DIRECTIVE: From the first line to the last, please reproduce the material exactly, skipping the pictures.

RECORDS SHOWN:
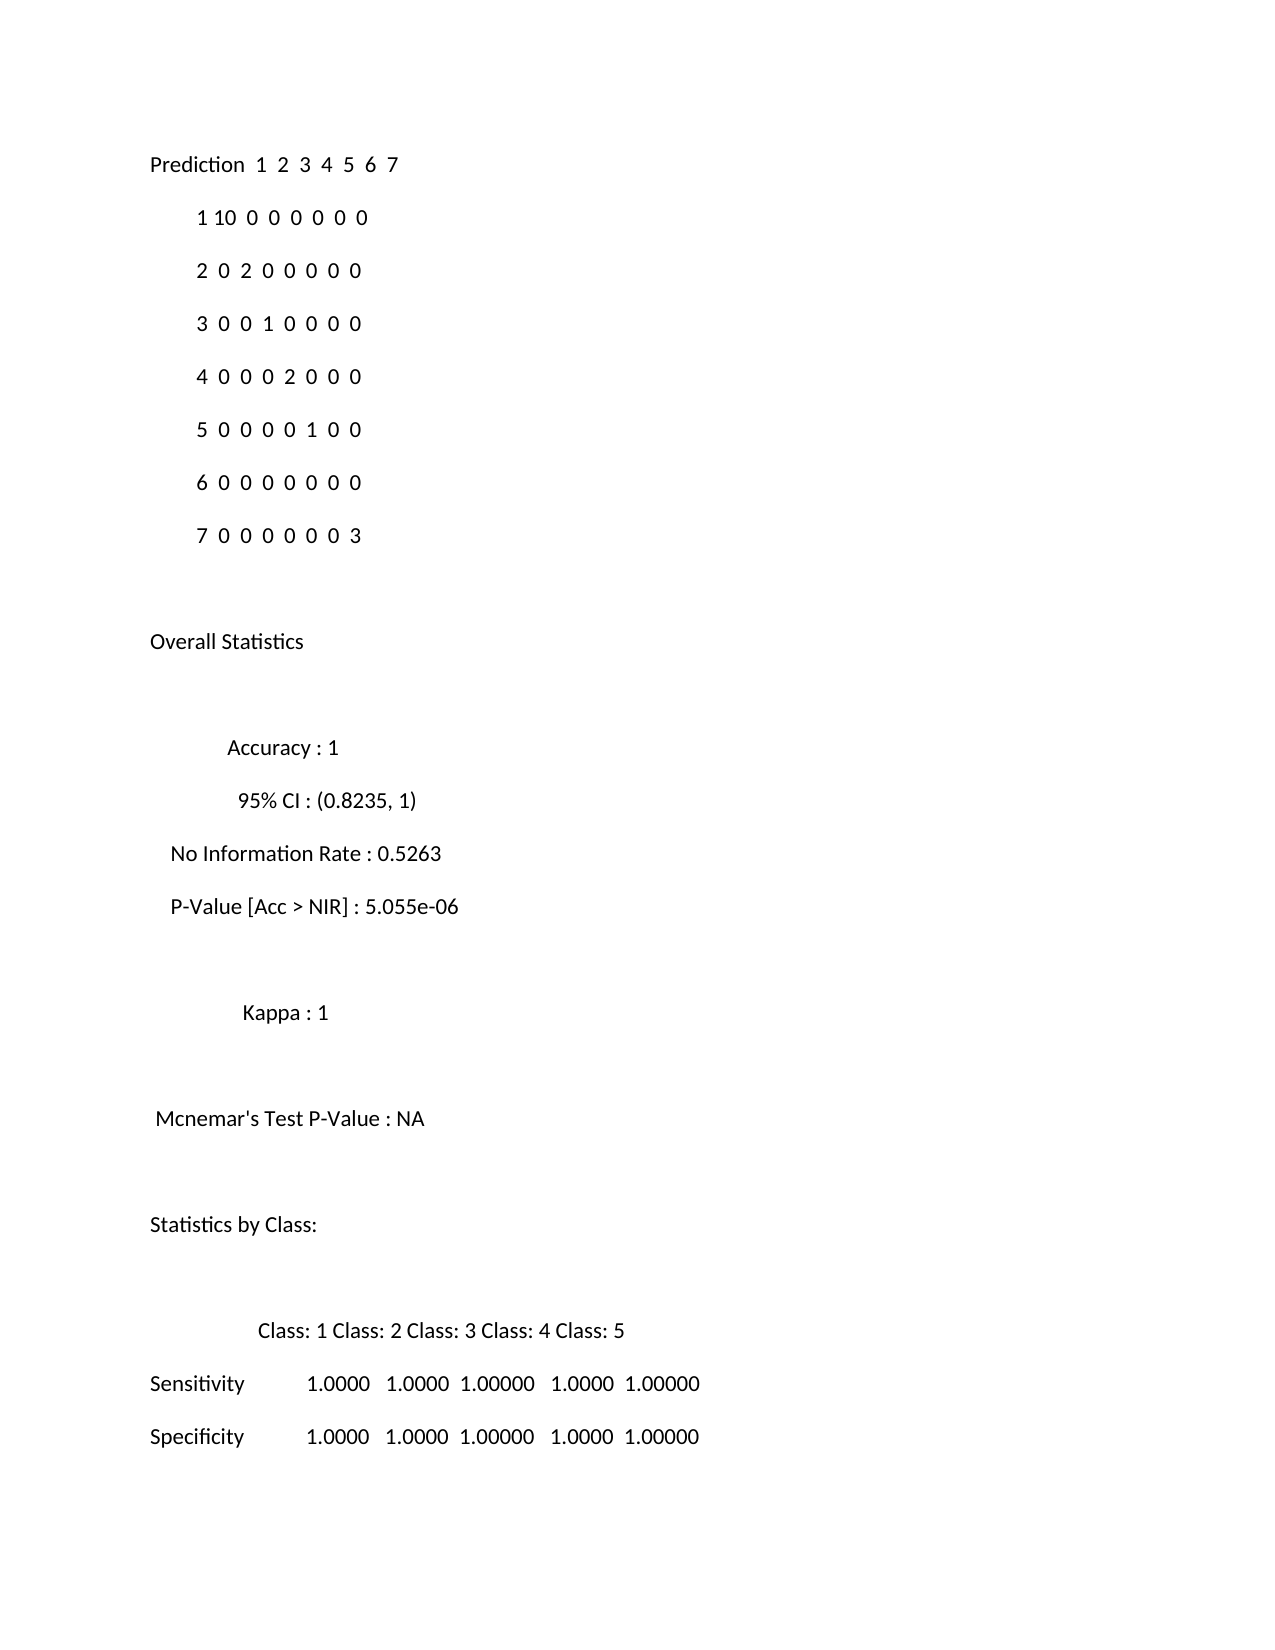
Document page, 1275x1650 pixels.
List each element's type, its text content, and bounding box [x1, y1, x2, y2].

text 3 0 0 1 0 0 0 0 [150, 309, 1125, 337]
text Accuracy : 1 [150, 733, 1125, 761]
text No Information Rate : 0.5263 [150, 839, 1125, 867]
text 1 10 0 0 0 0 0 0 [150, 203, 1125, 231]
text P-Value [Acc > NIR] : 5.055e-06 [150, 892, 1125, 920]
text Class: 1 Class: 2 Class: 3 Class: 4 Class: 5 [150, 1316, 1125, 1344]
text 5 0 0 0 0 1 0 0 [150, 415, 1125, 443]
text Kappa : 1 [150, 998, 1125, 1026]
text Specificity 1.0000 1.0000 1.00000 1.0000 1.00000 [150, 1422, 1125, 1451]
text Sensitivity 1.0000 1.0000 1.00000 1.0000 1.00000 [150, 1369, 1125, 1397]
text 6 0 0 0 0 0 0 0 [150, 468, 1125, 496]
text Overall Statistics [150, 627, 1125, 655]
text 7 0 0 0 0 0 0 3 [150, 521, 1125, 549]
text 2 0 2 0 0 0 0 0 [150, 256, 1125, 284]
text 95% CI : (0.8235, 1) [150, 786, 1125, 814]
text 4 0 0 0 2 0 0 0 [150, 362, 1125, 390]
text Statistics by Class: [150, 1210, 1125, 1238]
text Prediction 1 2 3 4 5 6 7 [150, 150, 1125, 178]
text Mcnemar's Test P-Value : NA [150, 1104, 1125, 1132]
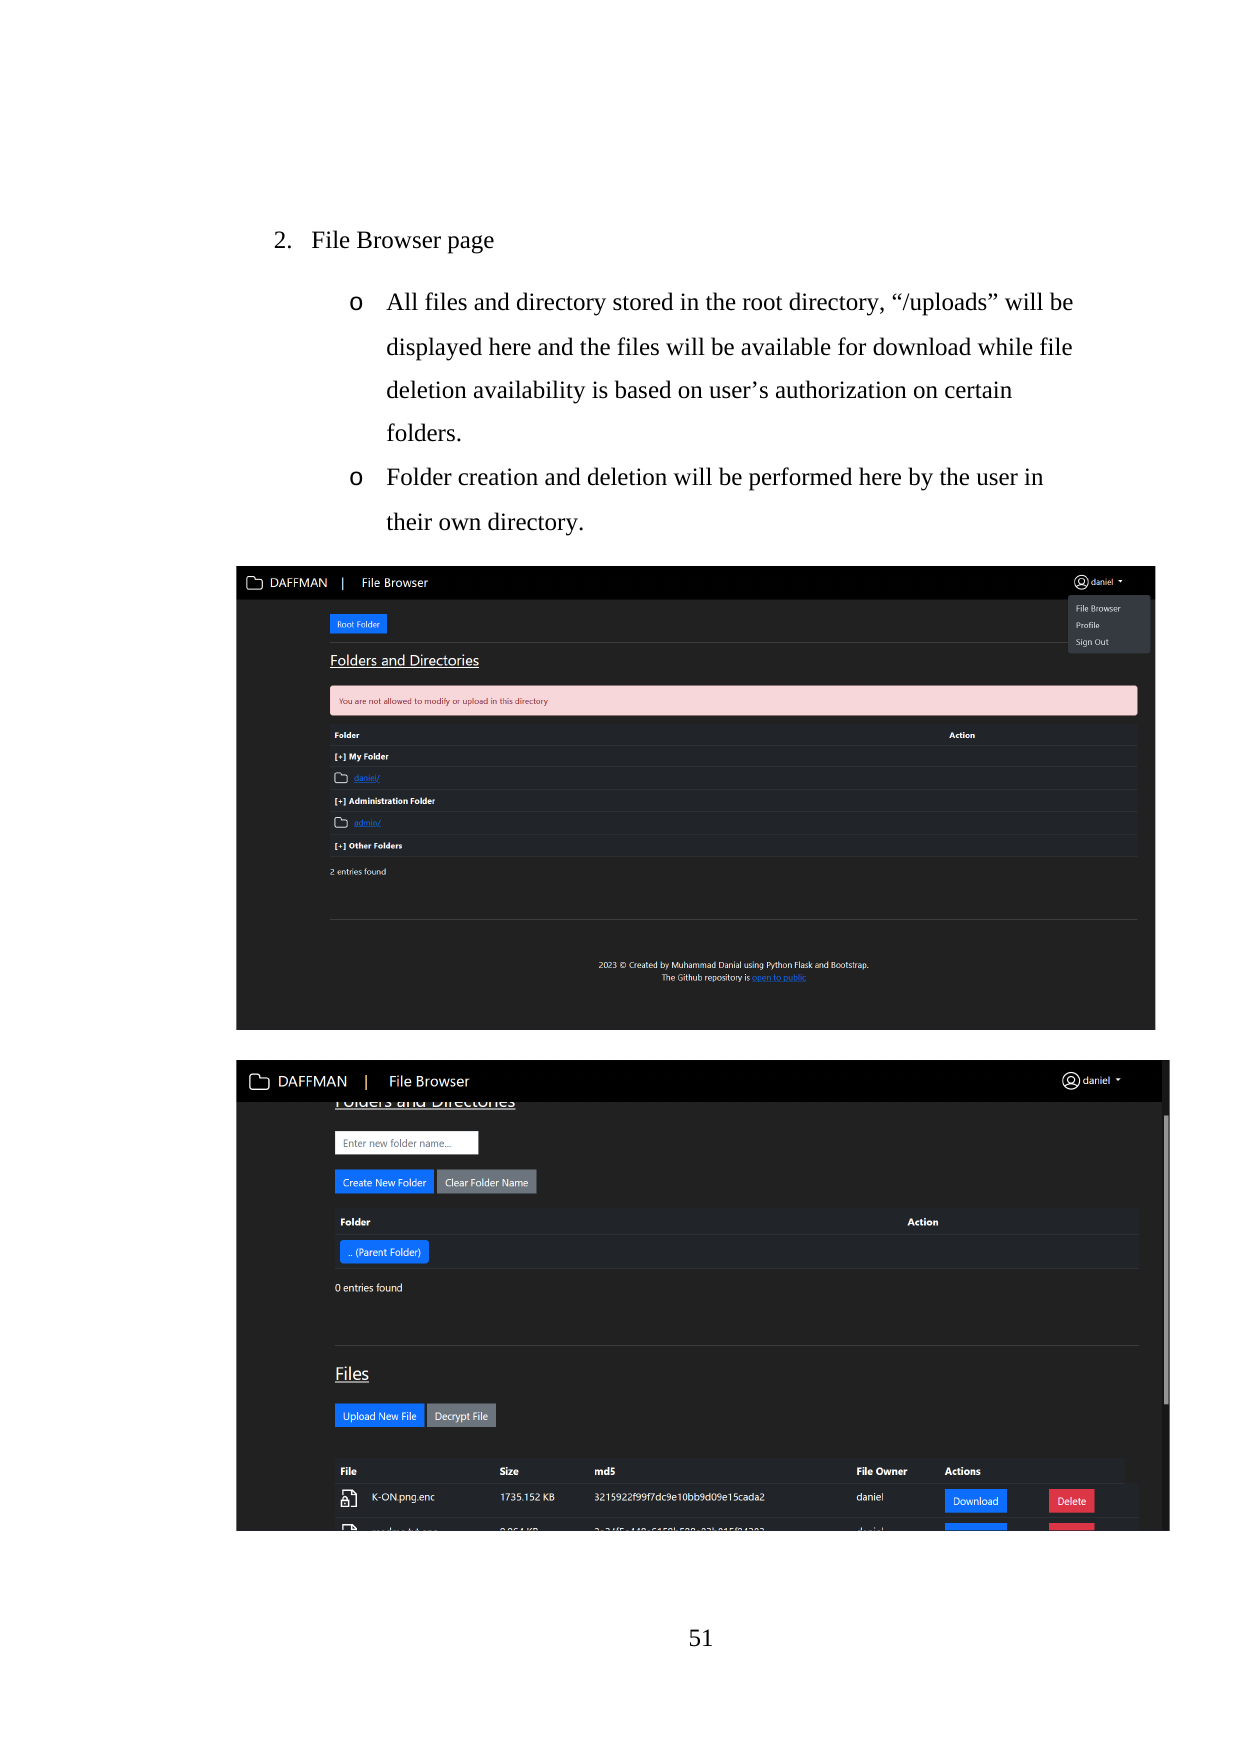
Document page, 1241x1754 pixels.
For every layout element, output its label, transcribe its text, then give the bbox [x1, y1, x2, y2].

list All files and directory stored in the root directory, “/uploads” will be displayed here and the files will be available for download while file deletion availability is based on user’s authorization on certain folders. [349, 287, 1090, 447]
picture [236, 1060, 1170, 1531]
picture [236, 566, 1156, 1030]
list File Browser page [274, 225, 1090, 254]
list Folder creation and deletion will be performed here by the user in their own directory. [349, 462, 1090, 536]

EXPECTED ANSWER:
Document page, 1275x1650 pixels.
List each element's type, its text content, and bounding box [x1, y1, x2, y2].

text 3 0 0 1 0 0 0 0 [150, 309, 1125, 337]
text Accuracy : 1 [150, 733, 1125, 761]
text No Information Rate : 0.5263 [150, 839, 1125, 867]
text 1 10 0 0 0 0 0 0 [150, 203, 1125, 231]
text P-Value [Acc > NIR] : 5.055e-06 [150, 892, 1125, 920]
text Class: 1 Class: 2 Class: 3 Class: 4 Class: 5 [150, 1316, 1125, 1344]
text 5 0 0 0 0 1 0 0 [150, 415, 1125, 443]
text Kappa : 1 [150, 998, 1125, 1026]
text Specificity 1.0000 1.0000 1.00000 1.0000 1.00000 [150, 1422, 1125, 1451]
text Sensitivity 1.0000 1.0000 1.00000 1.0000 1.00000 [150, 1369, 1125, 1397]
text 6 0 0 0 0 0 0 0 [150, 468, 1125, 496]
text Overall Statistics [150, 627, 1125, 655]
text 7 0 0 0 0 0 0 3 [150, 521, 1125, 549]
text 2 0 2 0 0 0 0 0 [150, 256, 1125, 284]
text 95% CI : (0.8235, 1) [150, 786, 1125, 814]
text 4 0 0 0 2 0 0 0 [150, 362, 1125, 390]
text Statistics by Class: [150, 1210, 1125, 1238]
text Prediction 1 2 3 4 5 6 7 [150, 150, 1125, 178]
text Mcnemar's Test P-Value : NA [150, 1104, 1125, 1132]
Document page, 1241x1754 pixels.
For every layout element, output its label, transcribe its text, then give the bbox [x1, y1, x2, y2].

list All files and directory stored in the root directory, “/uploads” will be displayed here and the files will be available for download while file deletion availability is based on user’s authorization on certain folders. [349, 287, 1090, 447]
picture [236, 1060, 1170, 1531]
picture [236, 566, 1156, 1030]
list File Browser page [274, 225, 1090, 254]
list Folder creation and deletion will be performed here by the user in their own directory. [349, 462, 1090, 536]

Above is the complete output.